I took half a gallon of leftover from winter honey when the fruit tree flow happened here and I'll post if I take more. Keepers that stay "on top" of their bees, get about a gallon and a half per year from top bars (I think....I'm sure it varies). It's much less honey than lang hives but good for homesteaders that don't want an extra business;just want honey for themselves. It takes a couple of years to Really know how much you'll get. I believe I'll expand to 3 hives then stop but I'm only starting year 2 and don't know for sure.

Things like treating for mites has to be "tweaked" for top bar hive use but hopefully manufacturers will figure out how popular this method is becoming and make special doses for top bars in the future. Maybe someone has....I haven't checked this year.

MANY top bar beeks go "natural" but it's risky if you can't afford to get bees over and over. Natural top bar keepers usually raise their own queens and have many hives or nucs going into winter so the strongest and most mite resistant live.I've read several times on bee forums that some areas don't have mite problems At All with their top bars. It may be due to letting their hives swarm and breaking up the mite cycle or it may be their climate.

There are all kinds of videos of natural beeks without suits handling top bars too. Bees in top bars are often-but Not always!- calm due to little disturbance during inspecting one bar at a time. Those folks go Real Slow though and never squish a single bee-which would raise an alarm. If an animal "spooked" them the night before you'd get attacked the next day by a gang of angry guards anyway though!
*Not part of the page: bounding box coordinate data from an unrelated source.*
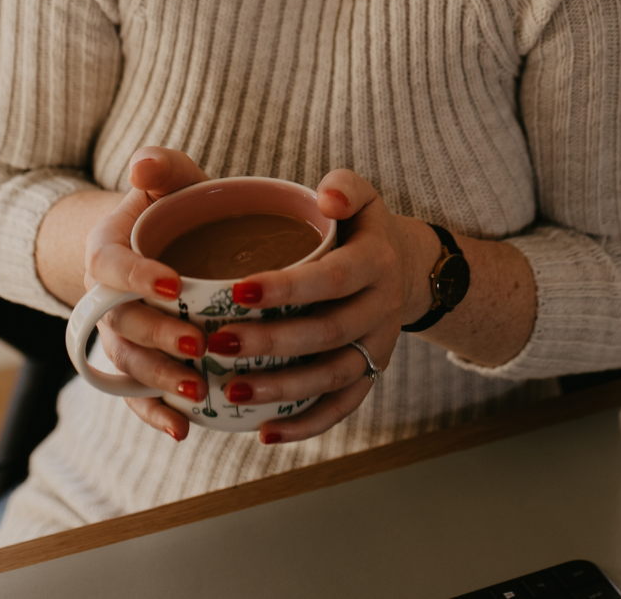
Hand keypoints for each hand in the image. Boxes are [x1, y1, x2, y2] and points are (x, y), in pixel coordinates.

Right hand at [84, 146, 210, 440]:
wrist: (157, 242)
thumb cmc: (168, 205)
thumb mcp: (168, 176)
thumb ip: (159, 165)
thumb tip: (143, 164)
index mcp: (105, 250)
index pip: (110, 265)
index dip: (137, 277)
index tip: (174, 284)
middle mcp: (102, 298)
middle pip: (121, 322)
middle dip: (158, 335)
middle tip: (198, 342)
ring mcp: (116, 333)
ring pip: (128, 362)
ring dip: (160, 379)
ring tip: (200, 388)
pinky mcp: (133, 362)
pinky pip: (133, 394)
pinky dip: (154, 414)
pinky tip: (185, 429)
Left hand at [200, 169, 438, 445]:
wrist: (403, 267)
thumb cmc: (360, 228)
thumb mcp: (360, 196)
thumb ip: (344, 187)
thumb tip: (325, 198)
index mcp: (376, 261)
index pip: (331, 278)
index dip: (286, 288)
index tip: (236, 292)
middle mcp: (382, 308)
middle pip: (326, 333)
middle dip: (270, 342)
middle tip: (216, 343)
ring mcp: (378, 346)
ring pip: (331, 376)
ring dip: (281, 389)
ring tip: (230, 389)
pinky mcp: (371, 375)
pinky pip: (341, 407)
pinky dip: (305, 425)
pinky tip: (263, 432)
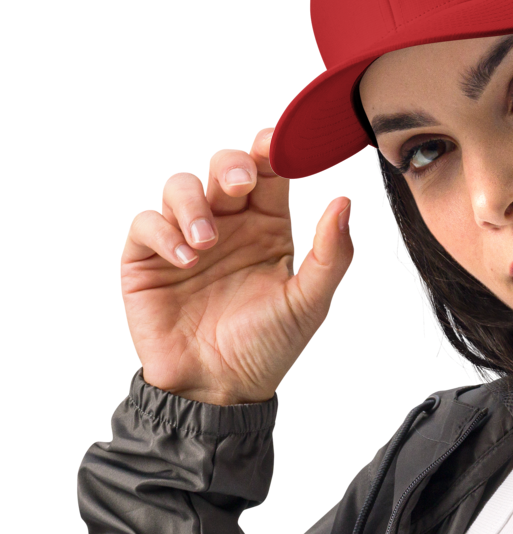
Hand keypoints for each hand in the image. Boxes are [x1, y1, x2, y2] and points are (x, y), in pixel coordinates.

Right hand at [120, 128, 352, 404]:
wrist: (220, 388)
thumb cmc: (269, 346)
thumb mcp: (309, 302)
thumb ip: (331, 254)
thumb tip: (344, 202)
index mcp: (268, 227)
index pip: (269, 173)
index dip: (271, 150)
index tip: (277, 144)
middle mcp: (228, 225)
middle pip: (223, 166)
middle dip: (231, 164)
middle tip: (240, 184)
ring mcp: (185, 238)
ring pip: (180, 185)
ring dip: (193, 203)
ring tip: (208, 243)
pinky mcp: (147, 258)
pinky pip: (146, 223)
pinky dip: (163, 232)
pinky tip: (186, 259)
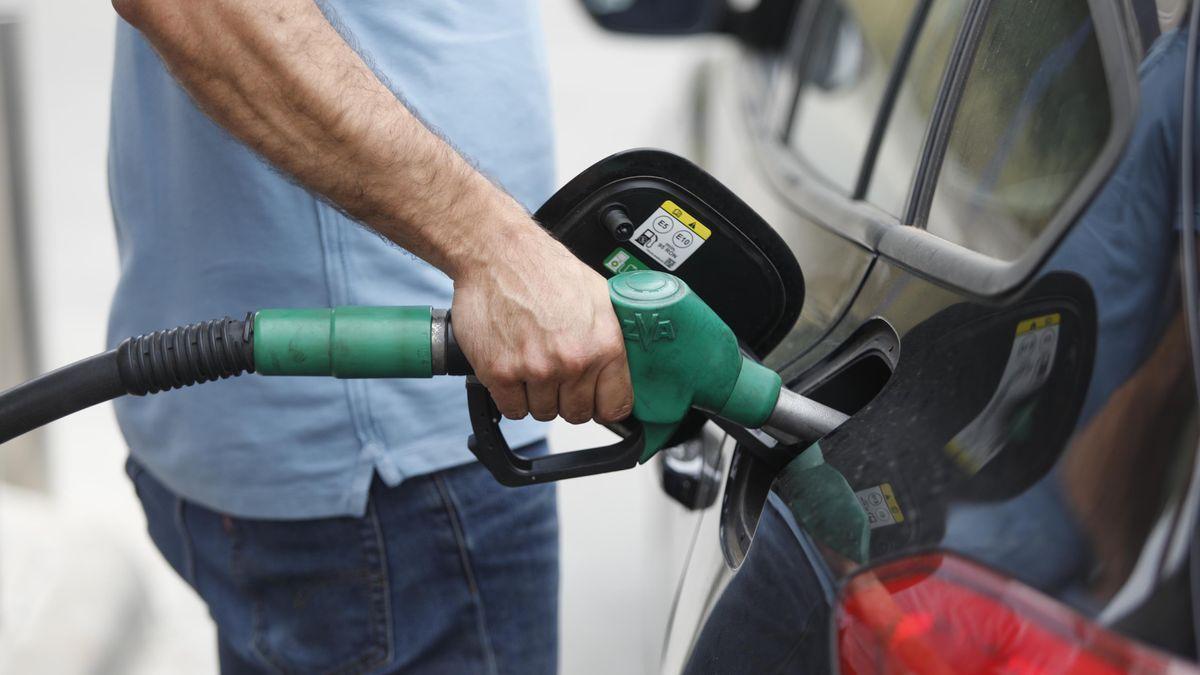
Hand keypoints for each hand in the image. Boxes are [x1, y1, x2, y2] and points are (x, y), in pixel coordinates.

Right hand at [450, 226, 632, 423]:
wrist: (499, 252)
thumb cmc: (545, 269)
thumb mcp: (598, 297)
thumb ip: (611, 339)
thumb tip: (621, 370)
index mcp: (604, 344)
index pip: (616, 406)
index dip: (604, 406)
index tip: (596, 402)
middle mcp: (573, 361)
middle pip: (576, 413)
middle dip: (567, 399)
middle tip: (556, 373)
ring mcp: (536, 369)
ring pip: (543, 412)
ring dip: (537, 396)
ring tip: (531, 363)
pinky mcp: (500, 372)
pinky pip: (512, 409)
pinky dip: (510, 395)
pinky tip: (512, 369)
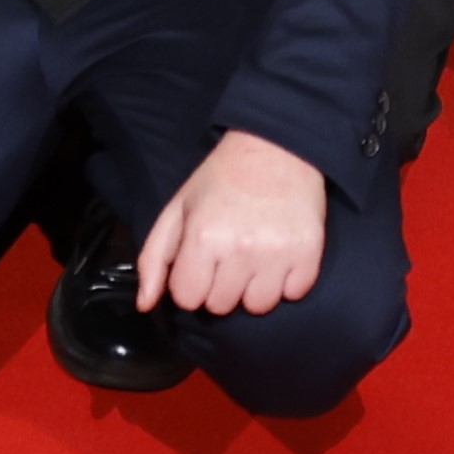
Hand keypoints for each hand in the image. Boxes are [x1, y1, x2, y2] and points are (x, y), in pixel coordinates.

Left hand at [136, 128, 329, 318]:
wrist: (277, 147)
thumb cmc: (223, 178)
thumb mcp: (179, 208)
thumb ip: (154, 258)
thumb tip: (145, 303)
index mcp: (204, 237)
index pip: (188, 298)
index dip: (191, 282)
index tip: (201, 261)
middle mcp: (241, 249)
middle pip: (221, 306)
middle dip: (221, 284)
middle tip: (229, 252)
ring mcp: (277, 253)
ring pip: (258, 306)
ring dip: (254, 288)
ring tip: (254, 255)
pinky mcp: (308, 254)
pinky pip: (293, 294)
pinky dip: (287, 281)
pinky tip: (279, 254)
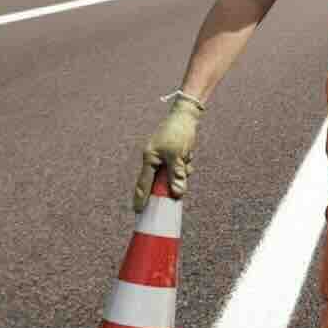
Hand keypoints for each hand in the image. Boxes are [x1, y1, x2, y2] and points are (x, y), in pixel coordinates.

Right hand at [134, 93, 203, 212]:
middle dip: (172, 181)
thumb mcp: (178, 156)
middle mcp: (153, 159)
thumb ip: (176, 175)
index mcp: (150, 159)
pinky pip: (178, 167)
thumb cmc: (179, 133)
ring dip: (182, 171)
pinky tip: (189, 154)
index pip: (144, 184)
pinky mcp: (171, 154)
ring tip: (186, 156)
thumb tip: (177, 194)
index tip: (138, 212)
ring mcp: (162, 157)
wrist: (186, 115)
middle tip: (178, 177)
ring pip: (172, 175)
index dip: (141, 198)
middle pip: (161, 181)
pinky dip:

I Totally suit up every time I go into a hive,even installing, because I'm new and I simply don't want to get stung. 

When I go to observe or look in the hive window I don't suit up because if they are mad at something a guard bee will come out and bump me right away when I get near. I've never gotten stung visiting the hives to observe but had to freeze a few times before I backed away slowly and just plain ran a few times too. Ha,I find relating to them a delightful adventure. Most days I walk right through part of their flight path just making sure none land on me, then stand or sit awhile to watch. I never know what they might teach me about themselves.

I'm a 60 year old woman with no helpers and I Do think top bars are easy(after a realistic time of study first!!!) and fun. They have added a dimension to my life that I adore! I love them almost like pets but always keep in mind that insects Are different and I act accordingly.


----------